Для взятия патологического материала используют стерильные сухие тампоны, для очагов различных локализаций нужны отдельные тампоны. Забор слизи из зева проводят натощак или не ранее чем через 2 ч после еды, до полоскания и других видов местной терапии. Материал берут вращательными движениями тампона с небных миндалин, небных дужек, задней поверхности глотки под визуальным контролем с использованием шпателя. Тампон не должен касаться языка, щек, зубов. При наличии налетов материал берут с границы пораженных и здоровых тканей. Каждый тампон погружают в стерильную пробирку, которую плотно закрывают. Пробирки с материалом от одного лица скрепляют вместе, маркируют и направляют в бактериологическую лабораторию не позднее чем через 2 ч после забора материала. Положительный ответ, подтверждающий токсигенность коринебактерий Д., выдают через 48—72 ч, отрицательный — через 48 ч. Предварительно токсигенность может быть определена по результатам индикации токсина в реакции нейтрализации антител в чистых и смешанных культурах. Бактериологически подтвердить диагноз Д. удается у 95—98% больных.

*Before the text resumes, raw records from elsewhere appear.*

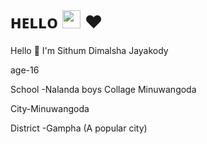 # ʜᴇʟʟᴏ <img src="https://github.com/TheDudeThatCode/TheDudeThatCode/blob/master/Assets/Hi.gif" width="29px"> ❤️

Hello 👋  I'm Sithum Dimalsha Jayakody

age-16

School -Nalanda boys Collage Minuwangoda

City-Minuwangoda

District -Gampha (A popular city)
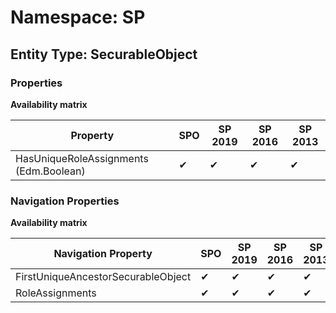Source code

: # Namespace: SP

## Entity Type: SecurableObject

### Properties

**Availability matrix**

Property | SPO | SP 2019 | SP 2016 | SP 2013
----------|-----|---------|---------|--------
HasUniqueRoleAssignments (Edm.Boolean) | ✔ | ✔ | ✔ | ✔

### Navigation Properties

**Availability matrix**

Navigation Property | SPO | SP 2019 | SP 2016 | SP 2013
----------|-----|---------|---------|--------
FirstUniqueAncestorSecurableObject | ✔ | ✔ | ✔ | ✔
RoleAssignments | ✔ | ✔ | ✔ | ✔
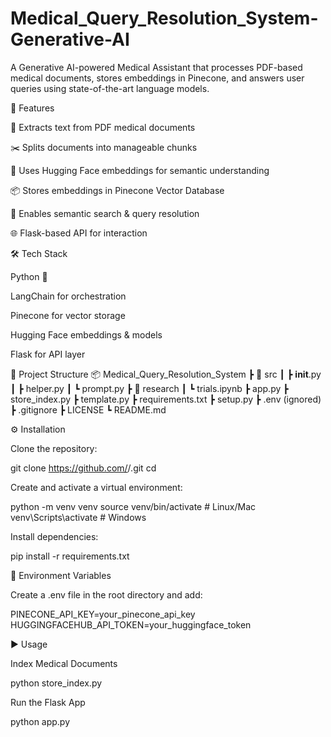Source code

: # Medical_Query_Resolution_System-Generative-AI

A Generative AI-powered Medical Assistant that processes PDF-based medical documents, stores embeddings in Pinecone, and answers user queries using state-of-the-art language models.

📌 Features

📄 Extracts text from PDF medical documents

✂️ Splits documents into manageable chunks

🤗 Uses Hugging Face embeddings for semantic understanding

📦 Stores embeddings in Pinecone Vector Database

🔎 Enables semantic search & query resolution

🌐 Flask-based API for interaction

🛠️ Tech Stack

Python 🐍

LangChain for orchestration

Pinecone for vector storage

Hugging Face embeddings & models

Flask for API layer

📂 Project Structure
📦 Medical_Query_Resolution_System
 ┣ 📂 src
 ┃ ┣ __init__.py
 ┃ ┣ helper.py
 ┃ ┗ prompt.py
 ┣ 📂 research
 ┃ ┗ trials.ipynb
 ┣ app.py
 ┣ store_index.py
 ┣ template.py
 ┣ requirements.txt
 ┣ setup.py
 ┣ .env (ignored)
 ┣ .gitignore
 ┣ LICENSE
 ┗ README.md

⚙️ Installation

Clone the repository:

git clone https://github.com/<your-username>/<your-repo>.git
cd <your-repo>


Create and activate a virtual environment:

python -m venv venv
source venv/bin/activate   # Linux/Mac
venv\Scripts\activate      # Windows


Install dependencies:

pip install -r requirements.txt

🔐 Environment Variables

Create a .env file in the root directory and add:

PINECONE_API_KEY=your_pinecone_api_key
HUGGINGFACEHUB_API_TOKEN=your_huggingface_token

▶️ Usage

Index Medical Documents

python store_index.py


Run the Flask App

python app.py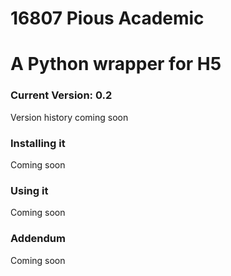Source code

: <h1> 16807 Pious Academic</h1>
<h1> A Python wrapper for H5 </h1>

<h3> Current Version: 0.2 </h3>
<p> Version history coming soon</p>

<h3> Installing it </h3>
<p> Coming soon </p>

<h3> Using it </h3>
<p> Coming soon </p>

<h3> Addendum </h3>
<p> Coming soon </p>
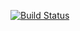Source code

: [![Build Status](https://travis-ci.org/Nikolas-2000/geometry.svg?branch=master)](https://travis-ci.org/Nikolas-2000/geometry)
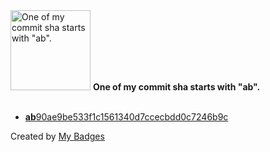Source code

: <img src="https://my-badges.github.io/my-badges/ab-commit.png" alt="One of my commit sha starts with &quot;ab&quot;." title="One of my commit sha starts with &quot;ab&quot;." width="128">
<strong>One of my commit sha starts with &quot;ab&quot;.</strong>
<br><br>

- <a href="https://github.com/Alex-Nalin/Mention/commit/ab90ae9be533f1c1561340d7ccecbdd0c7246b9c"><strong>ab</strong>90ae9be533f1c1561340d7ccecbdd0c7246b9c</a>


Created by <a href="https://github.com/my-badges/my-badges">My Badges</a>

При типичных формах Д. высев токсигенного штамма коринебактерий Д. из ротоглотки и (или) носа, а также из очага другой локализации подтверждает диагноз, тогда как отрицательный результат не является доводом для снятия диагноза дифтерии. В сомнительных случаях при клиническом подозрении на Д. обнаружение токсигенного штамма коринебактерий дифтерии является решающим в диагностике.

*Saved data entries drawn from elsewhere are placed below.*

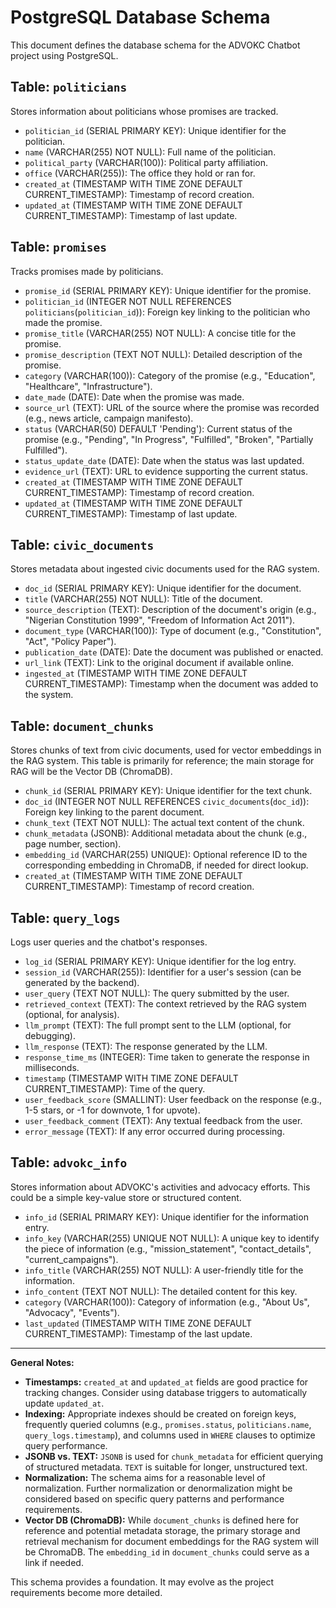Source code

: # PostgreSQL Database Schema

This document defines the database schema for the ADVOKC Chatbot project using PostgreSQL.

## Table: `politicians`

Stores information about politicians whose promises are tracked.

-   `politician_id` (SERIAL PRIMARY KEY): Unique identifier for the politician.
-   `name` (VARCHAR(255) NOT NULL): Full name of the politician.
-   `political_party` (VARCHAR(100)): Political party affiliation.
-   `office` (VARCHAR(255)): The office they hold or ran for.
-   `created_at` (TIMESTAMP WITH TIME ZONE DEFAULT CURRENT_TIMESTAMP): Timestamp of record creation.
-   `updated_at` (TIMESTAMP WITH TIME ZONE DEFAULT CURRENT_TIMESTAMP): Timestamp of last update.

## Table: `promises`

Tracks promises made by politicians.

-   `promise_id` (SERIAL PRIMARY KEY): Unique identifier for the promise.
-   `politician_id` (INTEGER NOT NULL REFERENCES `politicians`(`politician_id`)): Foreign key linking to the politician who made the promise.
-   `promise_title` (VARCHAR(255) NOT NULL): A concise title for the promise.
-   `promise_description` (TEXT NOT NULL): Detailed description of the promise.
-   `category` (VARCHAR(100)): Category of the promise (e.g., "Education", "Healthcare", "Infrastructure").
-   `date_made` (DATE): Date when the promise was made.
-   `source_url` (TEXT): URL of the source where the promise was recorded (e.g., news article, campaign manifesto).
-   `status` (VARCHAR(50) DEFAULT 'Pending'): Current status of the promise (e.g., "Pending", "In Progress", "Fulfilled", "Broken", "Partially Fulfilled").
-   `status_update_date` (DATE): Date when the status was last updated.
-   `evidence_url` (TEXT): URL to evidence supporting the current status.
-   `created_at` (TIMESTAMP WITH TIME ZONE DEFAULT CURRENT_TIMESTAMP): Timestamp of record creation.
-   `updated_at` (TIMESTAMP WITH TIME ZONE DEFAULT CURRENT_TIMESTAMP): Timestamp of last update.

## Table: `civic_documents`

Stores metadata about ingested civic documents used for the RAG system.

-   `doc_id` (SERIAL PRIMARY KEY): Unique identifier for the document.
-   `title` (VARCHAR(255) NOT NULL): Title of the document.
-   `source_description` (TEXT): Description of the document's origin (e.g., "Nigerian Constitution 1999", "Freedom of Information Act 2011").
-   `document_type` (VARCHAR(100)): Type of document (e.g., "Constitution", "Act", "Policy Paper").
-   `publication_date` (DATE): Date the document was published or enacted.
-   `url_link` (TEXT): Link to the original document if available online.
-   `ingested_at` (TIMESTAMP WITH TIME ZONE DEFAULT CURRENT_TIMESTAMP): Timestamp when the document was added to the system.

## Table: `document_chunks`

Stores chunks of text from civic documents, used for vector embeddings in the RAG system. This table is primarily for reference; the main storage for RAG will be the Vector DB (ChromaDB).

-   `chunk_id` (SERIAL PRIMARY KEY): Unique identifier for the text chunk.
-   `doc_id` (INTEGER NOT NULL REFERENCES `civic_documents`(`doc_id`)): Foreign key linking to the parent document.
-   `chunk_text` (TEXT NOT NULL): The actual text content of the chunk.
-   `chunk_metadata` (JSONB): Additional metadata about the chunk (e.g., page number, section).
-   `embedding_id` (VARCHAR(255) UNIQUE): Optional reference ID to the corresponding embedding in ChromaDB, if needed for direct lookup.
-   `created_at` (TIMESTAMP WITH TIME ZONE DEFAULT CURRENT_TIMESTAMP): Timestamp of record creation.

## Table: `query_logs`

Logs user queries and the chatbot's responses.

-   `log_id` (SERIAL PRIMARY KEY): Unique identifier for the log entry.
-   `session_id` (VARCHAR(255)): Identifier for a user's session (can be generated by the backend).
-   `user_query` (TEXT NOT NULL): The query submitted by the user.
-   `retrieved_context` (TEXT): The context retrieved by the RAG system (optional, for analysis).
-   `llm_prompt` (TEXT): The full prompt sent to the LLM (optional, for debugging).
-   `llm_response` (TEXT): The response generated by the LLM.
-   `response_time_ms` (INTEGER): Time taken to generate the response in milliseconds.
-   `timestamp` (TIMESTAMP WITH TIME ZONE DEFAULT CURRENT_TIMESTAMP): Time of the query.
-   `user_feedback_score` (SMALLINT): User feedback on the response (e.g., 1-5 stars, or -1 for downvote, 1 for upvote).
-   `user_feedback_comment` (TEXT): Any textual feedback from the user.
-   `error_message` (TEXT): If any error occurred during processing.

## Table: `advokc_info`

Stores information about ADVOKC's activities and advocacy efforts. This could be a simple key-value store or structured content.

-   `info_id` (SERIAL PRIMARY KEY): Unique identifier for the information entry.
-   `info_key` (VARCHAR(255) UNIQUE NOT NULL): A unique key to identify the piece of information (e.g., "mission_statement", "contact_details", "current_campaigns").
-   `info_title` (VARCHAR(255) NOT NULL): A user-friendly title for the information.
-   `info_content` (TEXT NOT NULL): The detailed content for this key.
-   `category` (VARCHAR(100)): Category of information (e.g., "About Us", "Advocacy", "Events").
-   `last_updated` (TIMESTAMP WITH TIME ZONE DEFAULT CURRENT_TIMESTAMP): Timestamp of the last update.

---

**General Notes:**

-   **Timestamps:** `created_at` and `updated_at` fields are good practice for tracking changes. Consider using database triggers to automatically update `updated_at`.
-   **Indexing:** Appropriate indexes should be created on foreign keys, frequently queried columns (e.g., `promises.status`, `politicians.name`, `query_logs.timestamp`), and columns used in `WHERE` clauses to optimize query performance.
-   **JSONB vs. TEXT:** `JSONB` is used for `chunk_metadata` for efficient querying of structured metadata. `TEXT` is suitable for longer, unstructured text.
-   **Normalization:** The schema aims for a reasonable level of normalization. Further normalization or denormalization might be considered based on specific query patterns and performance requirements.
-   **Vector DB (ChromaDB):** While `document_chunks` is defined here for reference and potential metadata storage, the primary storage and retrieval mechanism for document embeddings for the RAG system will be ChromaDB. The `embedding_id` in `document_chunks` could serve as a link if needed.

This schema provides a foundation. It may evolve as the project requirements become more detailed.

Развитие характерных для Д. осложнений (миокардита, нефроза, полирадикулоневрита) после перенесенной ангины является основанием для ретроспективной диагностики дифтерии.

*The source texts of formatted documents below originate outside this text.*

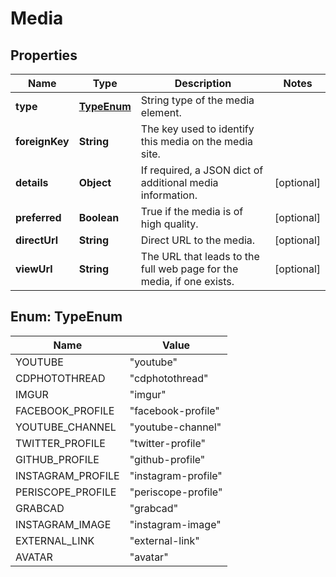 # Media

## Properties
Name | Type | Description | Notes
------------ | ------------- | ------------- | -------------
**type** | [**TypeEnum**](#TypeEnum) | String type of the media element. | 
**foreignKey** | **String** | The key used to identify this media on the media site. | 
**details** | **Object** | If required, a JSON dict of additional media information. |  [optional]
**preferred** | **Boolean** | True if the media is of high quality. |  [optional]
**directUrl** | **String** | Direct URL to the media. |  [optional]
**viewUrl** | **String** | The URL that leads to the full web page for the media, if one exists. |  [optional]

<a name="TypeEnum"></a>
## Enum: TypeEnum
Name | Value
---- | -----
YOUTUBE | &quot;youtube&quot;
CDPHOTOTHREAD | &quot;cdphotothread&quot;
IMGUR | &quot;imgur&quot;
FACEBOOK_PROFILE | &quot;facebook-profile&quot;
YOUTUBE_CHANNEL | &quot;youtube-channel&quot;
TWITTER_PROFILE | &quot;twitter-profile&quot;
GITHUB_PROFILE | &quot;github-profile&quot;
INSTAGRAM_PROFILE | &quot;instagram-profile&quot;
PERISCOPE_PROFILE | &quot;periscope-profile&quot;
GRABCAD | &quot;grabcad&quot;
INSTAGRAM_IMAGE | &quot;instagram-image&quot;
EXTERNAL_LINK | &quot;external-link&quot;
AVATAR | &quot;avatar&quot;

Дифференциальный диагноз. Локализованную Д. ротоглотки чаще дифференцируют с лакунарной и фолликулярной ангиной стрептококковой и стафилококковой этиологии (см. Ангина). Начало ангины может быть острым, с 1—3-дневным продромальным периодом, волнообразным. Температура тела при стрептококковой ангине чаще высокая, при стафилококковой — нормальная или субфебрильная с последующим повышением. Температурная реакция соответствует длительности местного процесса. Интоксикация (особенно при стрептококковой ангине) интенсивнее, симптомы ее разнообразнее, чем при локализованной Д. ротоглотки. Так, при ангине отмечаются сильная головная боль, озноб, нередко рвота, бред, возбуждение, яркий румянец щек, блеск глаз, сухость губ. Сильнее выражены при ангине боль при глотании, болезненность и плотность регионарных лимфатических узлов. Нередко, особенно при повторных ангинах, реакция лимфатического узла превосходит выраженность процесса на миндалинах. В отличие от Д. инфильтрация, отечность и гиперемия на различных участках миндалин выражены неравномерно, их поверхность неровная, налеты неоднородны. При фолликулярной ангине наблюдается гнойное расплавление (микроабсцессы) фолликулов, вскрывающихся с выделением гноя на поверхность миндалин, образование новых микроабсцессов сопровождается подъемом температуры тела. Налеты при лакунарной ангине точечные, полосчатые, сливающиеся в островки различной величины и формы; располагаются по ходу лакун; состоят из гноя, детрита; рыхлые, легко снимаются и растираются между предметными стеклами. В случае распространения налетов по поверхности миндалин толщина их неравномерная; над лакунами они более толстые. В ряде случаев при лакунарной ангине могут формироваться более плотные участки налетов за счет пропитывания их фибрином. Такие налеты неоднородны по консистенции, цвету, толщине, имеют неровную поверхность; снятие плотных участков сопровождается кровоточивостью; они не растираются между стеклами. При лакунарно-фолликулярной ангине оба варианта воспалительной реакции миндалин сочетаются. При стафилококковой ангине, развивающейся на фоне острой респираторной вирусной инфекции, может формироваться ложнопленчатый налет — сплошной с довольно ровной поверхностью, преимущественно рыхлый, иногда выходящий за пределы миндалин.